Process engineering is involved to a considerable extent in the total industrial production of the world (FRG 1980: approx. 50%). In particular, this includes the following industries:

  • Oil and gas industry
  • Chemical and pharmaceutical industry
  • Fertilizer and food industry
  • Steel industry

Biggest company

Surname origin
Bechtel Corporation United StatesUnited States United States
Fluor Corporation United StatesUnited States United States
Jacobs Engineering United StatesUnited States United States
KBR United StatesUnited States United States
McDermott International United StatesUnited States United States
TechnipFMC FranceFrance France
Bilfinger GermanyGermany Germany
Linden tree GermanyGermany Germany
Exyte GermanyGermany Germany
Thyssen-Krupp Industrial Solutions GermanyGermany Germany
Chiyoda Corporation JapanJapan Japan
JGC Corporation JapanJapan Japan
Toyo Engineering Corporation JapanJapan Japan
Amec Foster Wheeler United KingdomUnited Kingdom United Kingdom
Petrofac United KingdomUnited Kingdom United Kingdom
Saipem ItalyItaly Italy
Técnicas Reunidas SpainSpain Spain
GS Korea SouthSouth Korea South Korea
Hyundai Korea SouthSouth Korea South Korea
Samsung Korea SouthSouth Korea South Korea
SK Korea SouthSouth Korea South Korea
Daelim Industrial Korea SouthSouth Korea South Korea

See also



  • Sattler, Klaus; Kasper, Werner: Process engineering systems - planning, construction and operation , WILEY-VCH Verlag Weinheim, 2000. ISBN 3-527-28459-1
  • Hirschberg, Hans Günther: Handbook of process engineering and plant construction - chemistry, technology, economic efficiency , Springer-Verlag Berlin Heidelberg 1999, ISBN 3-540-60623-8
  • Hilpert, Rademacher, Sauter (2001): Project management and project controlling in the plant and system business.

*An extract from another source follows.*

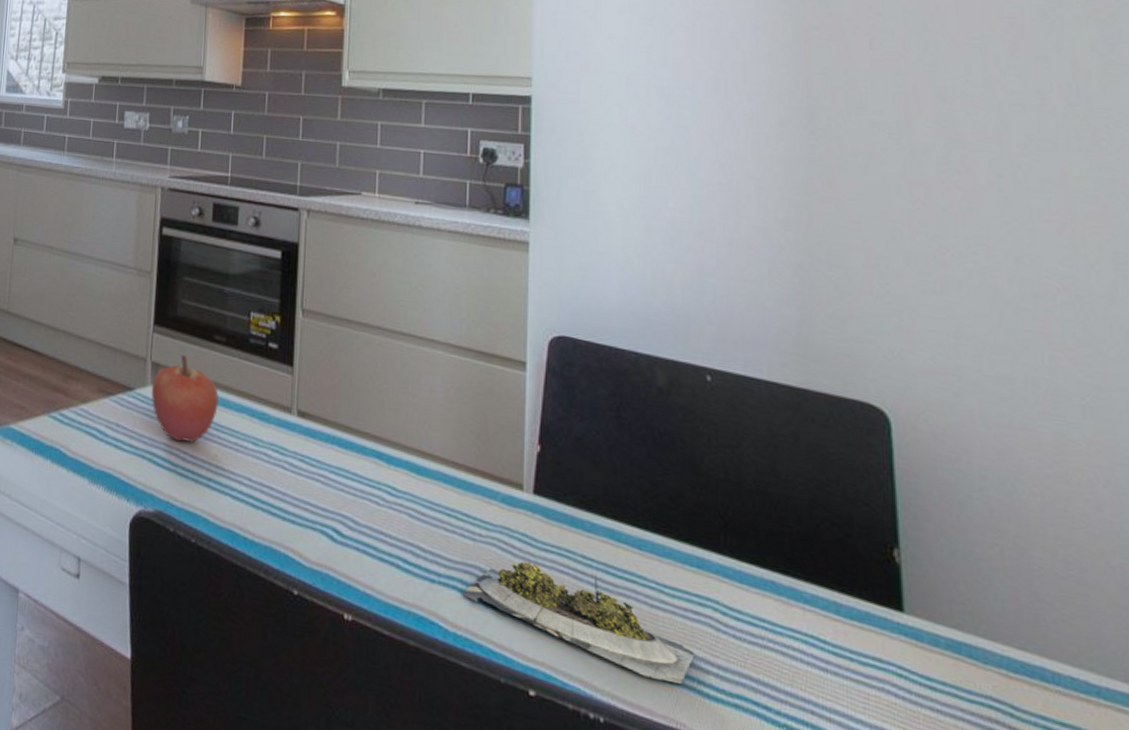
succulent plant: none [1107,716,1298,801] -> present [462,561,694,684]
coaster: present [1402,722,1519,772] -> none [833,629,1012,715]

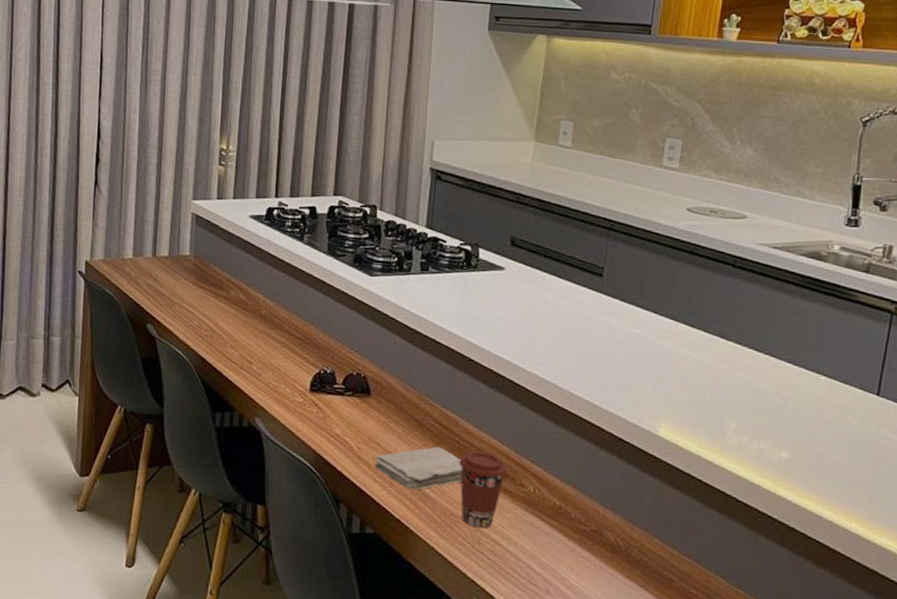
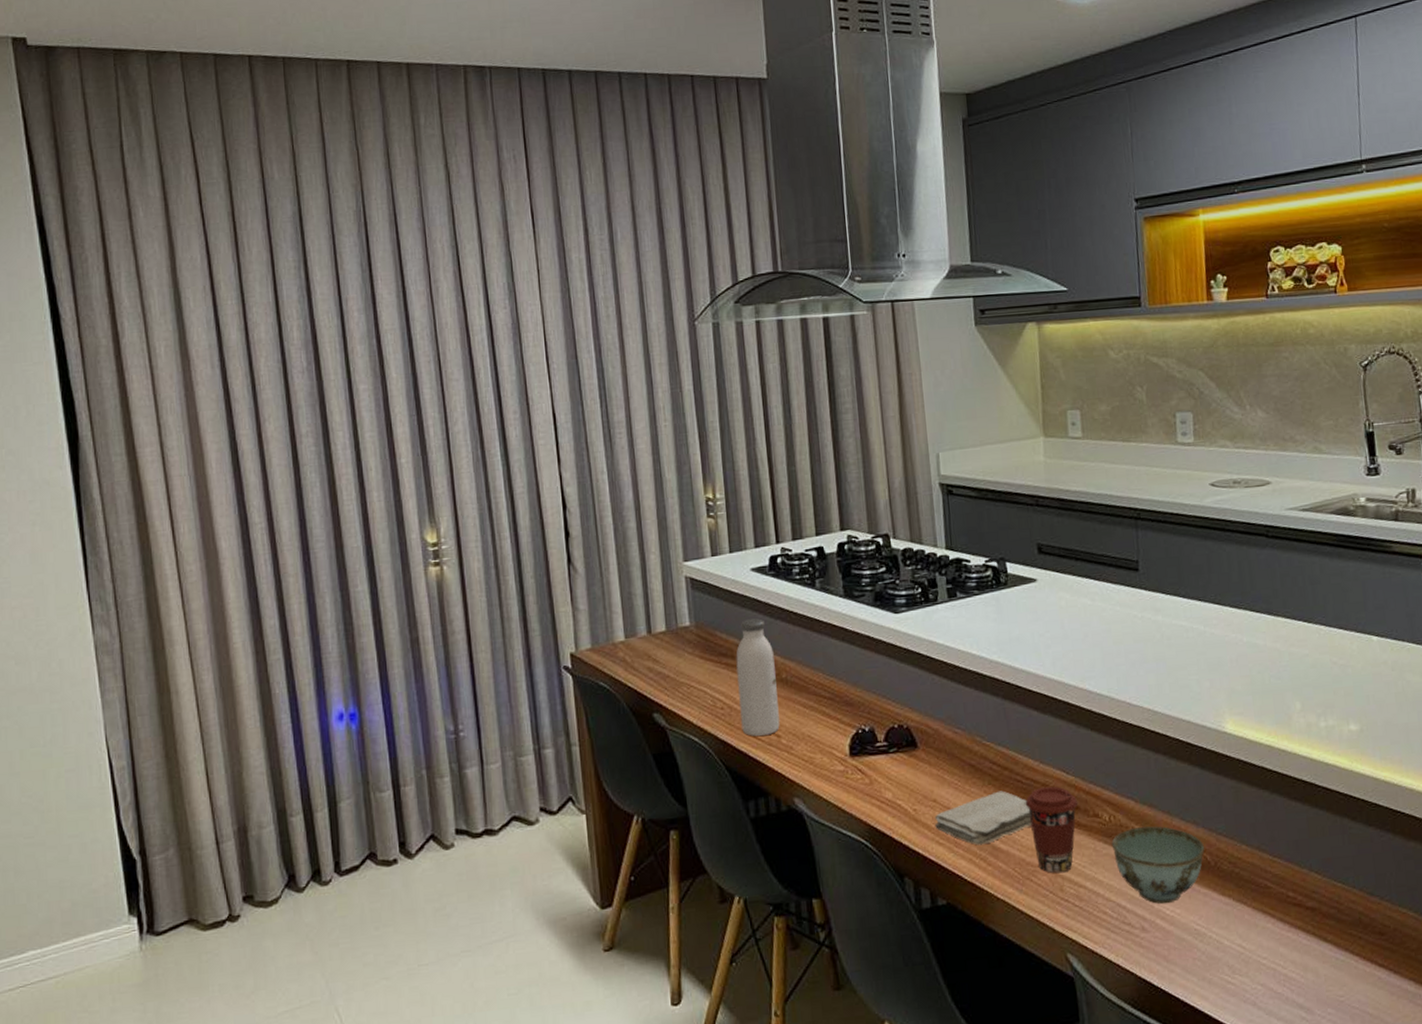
water bottle: none [220,258,258,360] -> present [736,618,780,736]
bowl: none [531,503,619,575] -> present [1111,826,1205,904]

Frankfurt a. M .: VDMA
  • Lemiesz, D. (1991): Order processing in mechanical and plant engineering. Düsseldorf: VDI
  • Malkwitz, A. (2017): Project Management in Plant Engineering. Berlin: Springer
  • Wagner, W. (2009): Planning in Plant Construction. 3. Edition. Würzburg: bird
  • Weber, K. (2016): Engineering process plants. 2nd Edition. Dresden: Springer


  • Lotz, Burkard: Limitations of Liability in Plant Contracts, ZfBR 2003, 424 ff


  • Chemie Technik - CT: Specialized magazine for investment decision-makers in chemical plant engineering. Hüthig Verlag, Heidelberg, ISSN  0340-9961 .
  • cav chemie-anlagen + verfahren - magazine for process engineering, plant construction, apparatus technology. Konradin Verlag, Leinfelden, ISSN  0009-2800 .

Web links

Wiktionary: Plant construction  - explanations of meanings, word origins, synonyms, translations

Individual evidence

  1. a b c d e f g h i j k l m n o Hilpert, Rademacher, Sauter: project management and project control system in the plant and business . Ed .: VDMA. 6th edition. VDMA, Frankfurt am Main 2001, ISBN 3-8163-0414-1 .
  2. a b c Klaus Weber: Engineering process engineering plants . 2nd Edition. Springer Verlag, Dresden 2016.
  3. ^ Wagner: Planning in plant construction . 3. Edition. Vogel, Würzburg 2009.
  4. Alexander Malkwitz: Project management in plant construction . 1st edition. Springer Verlag, Berlin 2017.
  5. a b c d Lemiesz: Order processing in mechanical and plant engineering . 1st edition. VDI, Düsseldorf 1991.